Далее были вклеены несколько листков, исписанных неразборчивым почерком и датированных 11 ноября 1952 года.
Собрание группы писателей вчера вечером. Нас пятеро. Собрались, чтобы обсудить то, что Сталин написал по вопросам языкознания. Рекс, литературный критик, предлагает разобрать памфлет подробно, предложение за предложением. Джордж, «пролетарский писатель» поколения тридцатых годов, курящий трубку и грубоватый, говорит:
— Боже правый, а что, это обязательно нужно? Никогда я не был силен в теории.
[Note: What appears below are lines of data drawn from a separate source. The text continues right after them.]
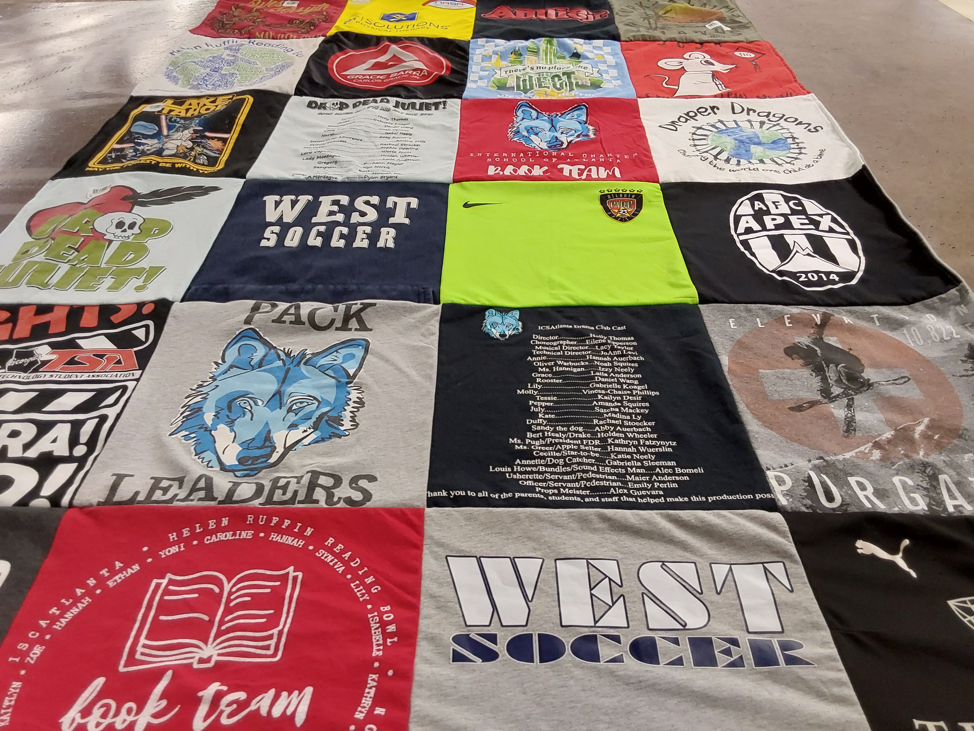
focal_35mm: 28
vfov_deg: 49.7
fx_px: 788
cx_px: 487
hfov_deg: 63.4
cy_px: 366
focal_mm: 2.91
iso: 100
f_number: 1.9
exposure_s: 1/60
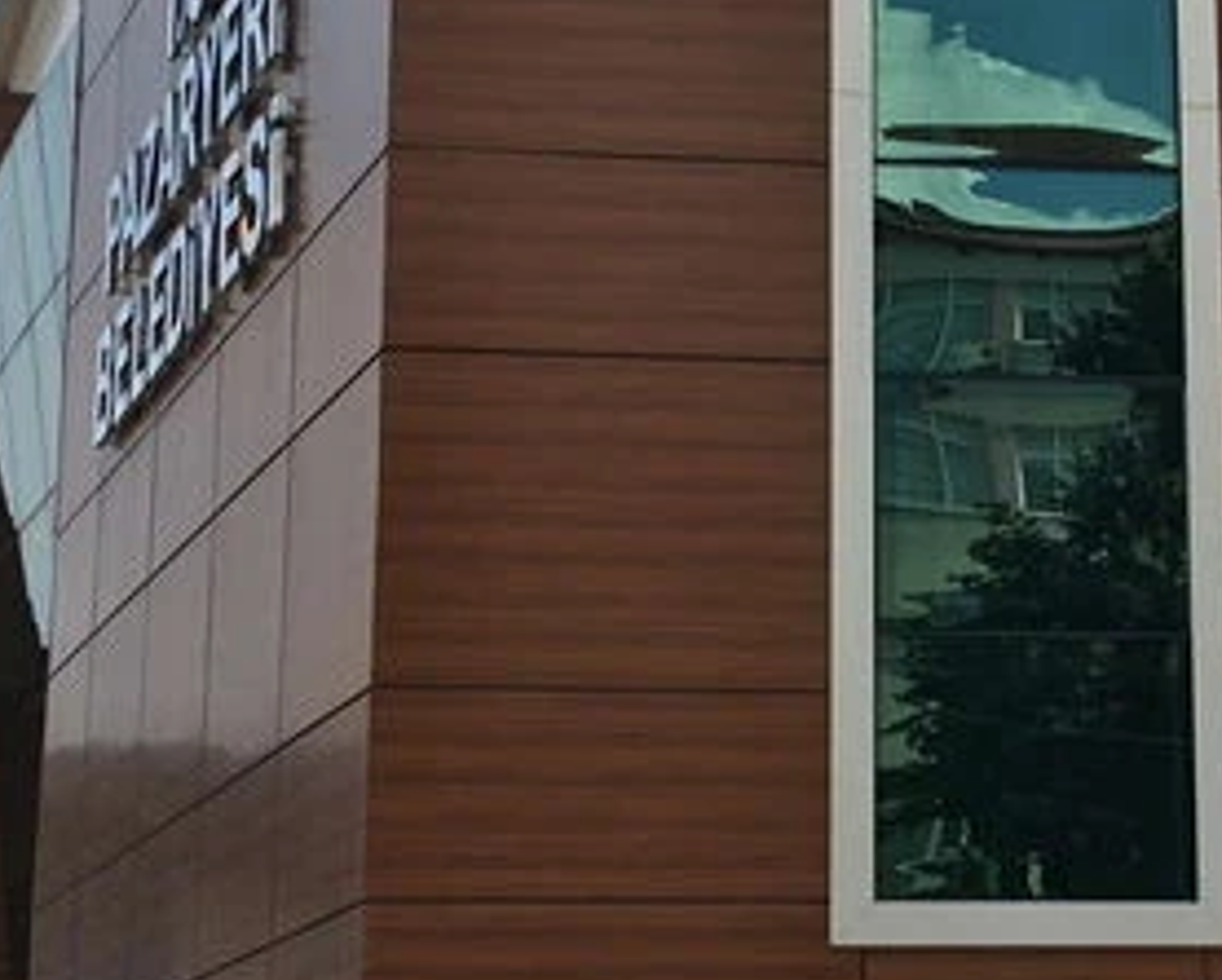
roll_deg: +0.2
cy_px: 349
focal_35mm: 103
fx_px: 3728
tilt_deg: +16.0
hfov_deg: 18.3
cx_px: 1107
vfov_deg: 14.9
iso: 25
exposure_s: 1/1083
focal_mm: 4.15
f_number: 2.2
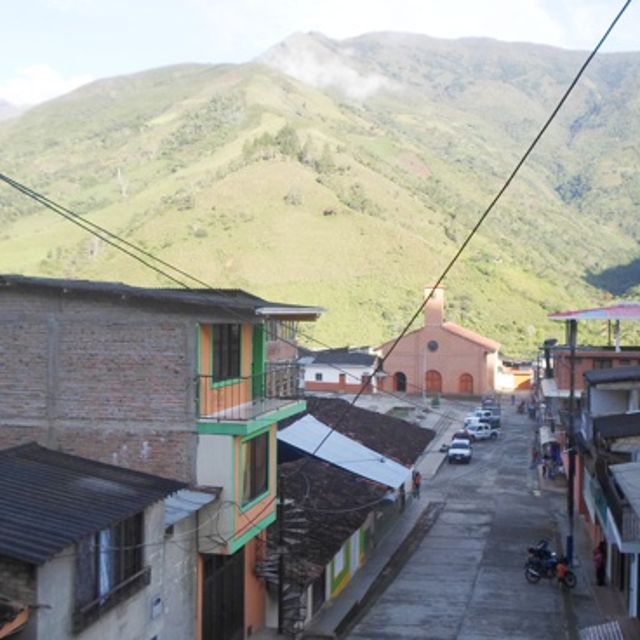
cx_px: 412
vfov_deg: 46.0
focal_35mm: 36
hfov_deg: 45.5
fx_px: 753
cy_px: 323
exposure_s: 1/350
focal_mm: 5.5
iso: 80
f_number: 2.7
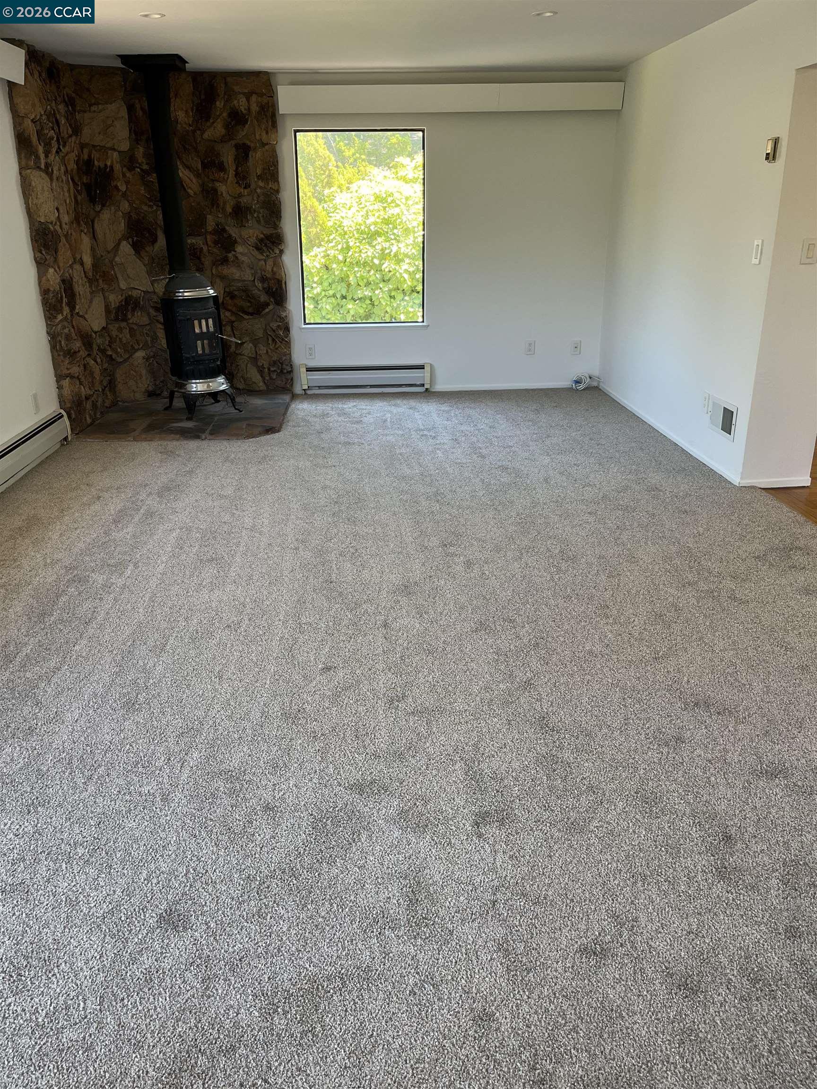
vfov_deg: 67.3
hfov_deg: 53.1
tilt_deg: -21.4
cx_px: 408
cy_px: 544
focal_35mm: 26
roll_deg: +2.3
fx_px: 818
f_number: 1.6
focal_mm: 5.1
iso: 80
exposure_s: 1/121
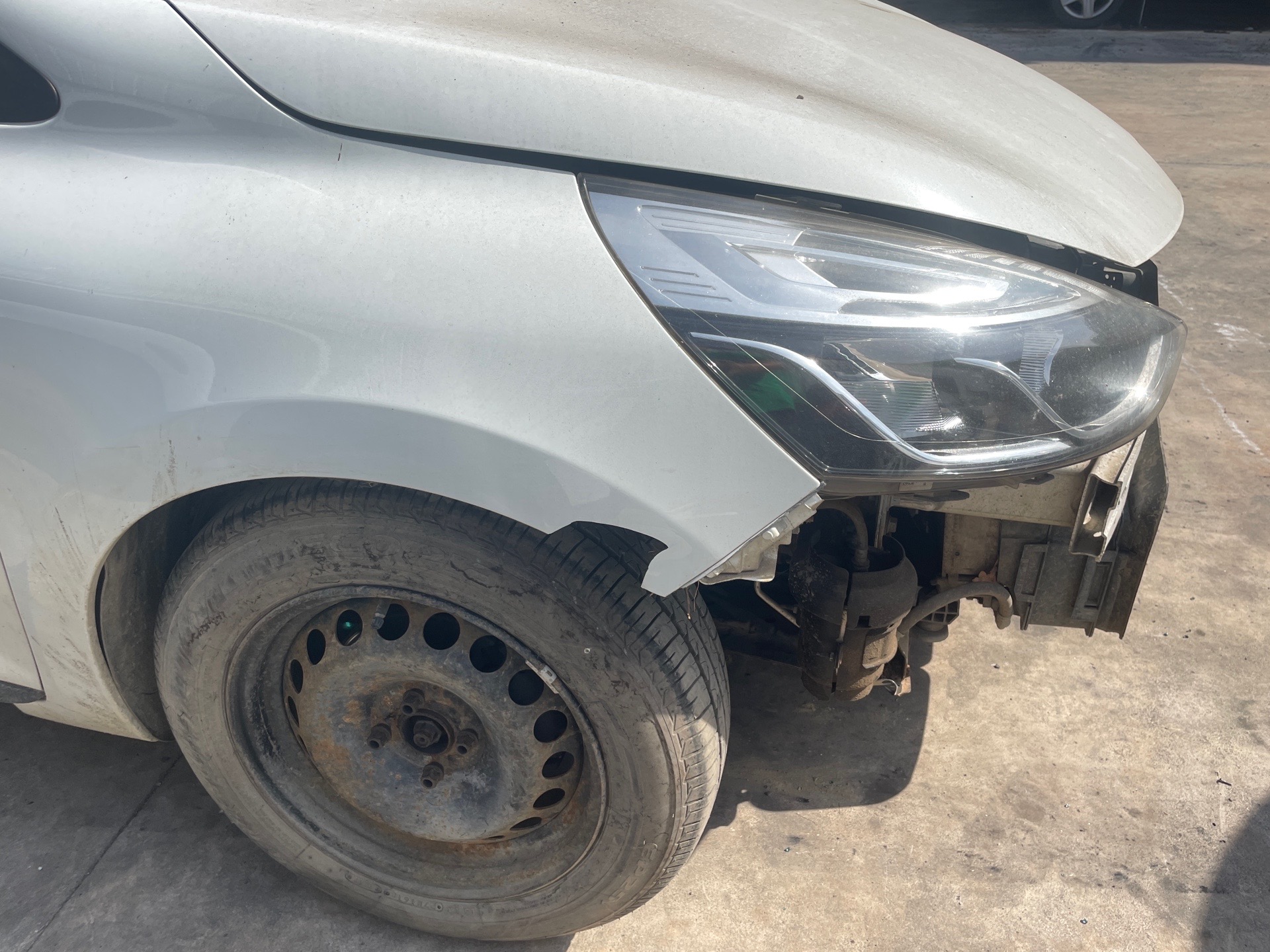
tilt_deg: -31.6
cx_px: 635
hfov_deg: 67.3
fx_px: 954
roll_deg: -4.1
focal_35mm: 26
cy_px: 476
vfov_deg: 53.1
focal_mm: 4.2
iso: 32
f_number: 1.6
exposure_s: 1/1208
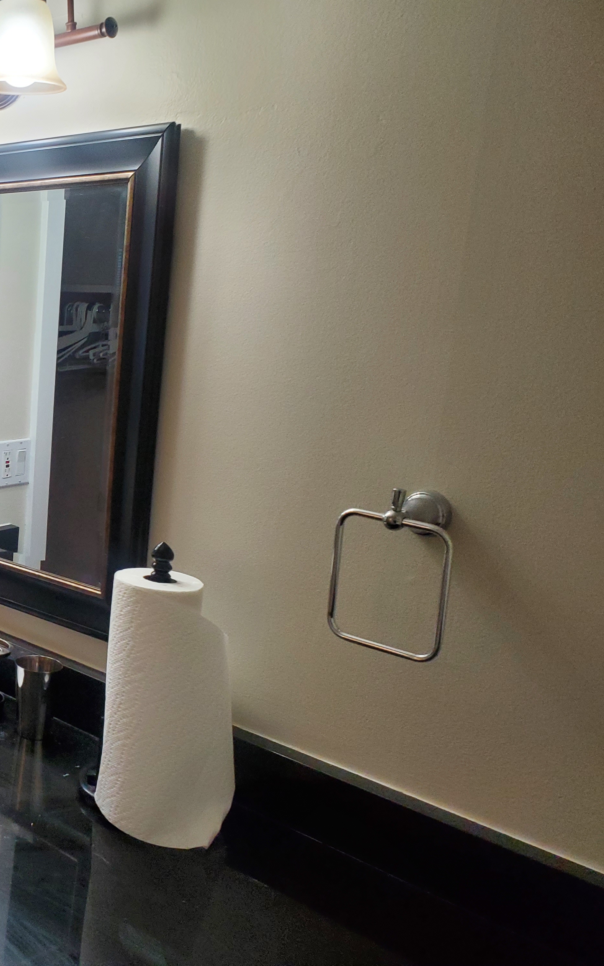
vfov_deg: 52.7
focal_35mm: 37
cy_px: 480
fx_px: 974
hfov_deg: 31.7
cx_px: -4
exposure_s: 1/120
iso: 250
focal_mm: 4.3
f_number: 2.4
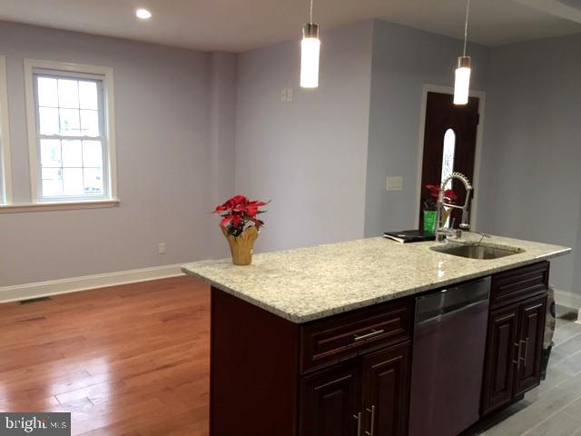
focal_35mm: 29
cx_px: 290
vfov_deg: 48.2
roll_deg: -2.0
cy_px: 218
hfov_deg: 61.7
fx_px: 487
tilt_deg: -7.4
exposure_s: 1/30
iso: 80
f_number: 2.2
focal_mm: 4.15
Клайв, журналист и автор коммунистических памфлетов, говорит:
— Да, нам надо серьезно все это обсудить.
Дик, пишущий романы в духе социалистического реализма, говорит:
— Мы должны, по меньшей мере, хотя бы разобраться в основных идеях.
Итак, Рекс начинает. Он говорит о Сталине в простой и уважительной манере, тоном, который нам хорошо знаком уже давно. Я думаю: «А ведь любой из нас, будь он сейчас в пабе или где-нибудь на улице, говорил бы совсем иначе, сухо и с болью в голосе». Мы молчим и слушаем короткое вступительное слово Рекса. Затем Дик, который только что вернулся из России (он постоянно ездит в какие-нибудь коммунистические страны), ссылается на свой разговор с одним советским писателем в Москве. Они с ним обсуждали, как Сталин подверг гораздо более суровой критике одного философа.